#### Work request:
Copy each line in the data that includes the word "Example".

#### Listed entries:
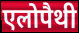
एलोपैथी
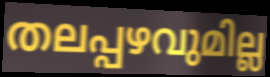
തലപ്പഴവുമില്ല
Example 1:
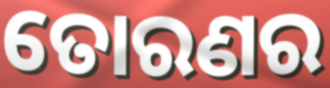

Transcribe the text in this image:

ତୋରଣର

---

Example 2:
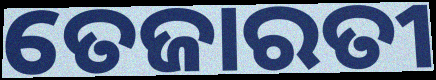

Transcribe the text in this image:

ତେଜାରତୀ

...

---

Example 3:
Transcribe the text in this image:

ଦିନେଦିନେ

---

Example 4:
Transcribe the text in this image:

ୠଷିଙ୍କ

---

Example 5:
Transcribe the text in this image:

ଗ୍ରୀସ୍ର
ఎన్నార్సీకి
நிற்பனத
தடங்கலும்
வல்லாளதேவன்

#### Result for this task:
Example 1:
Example 2:
Example 3:
Example 4:
Example 5:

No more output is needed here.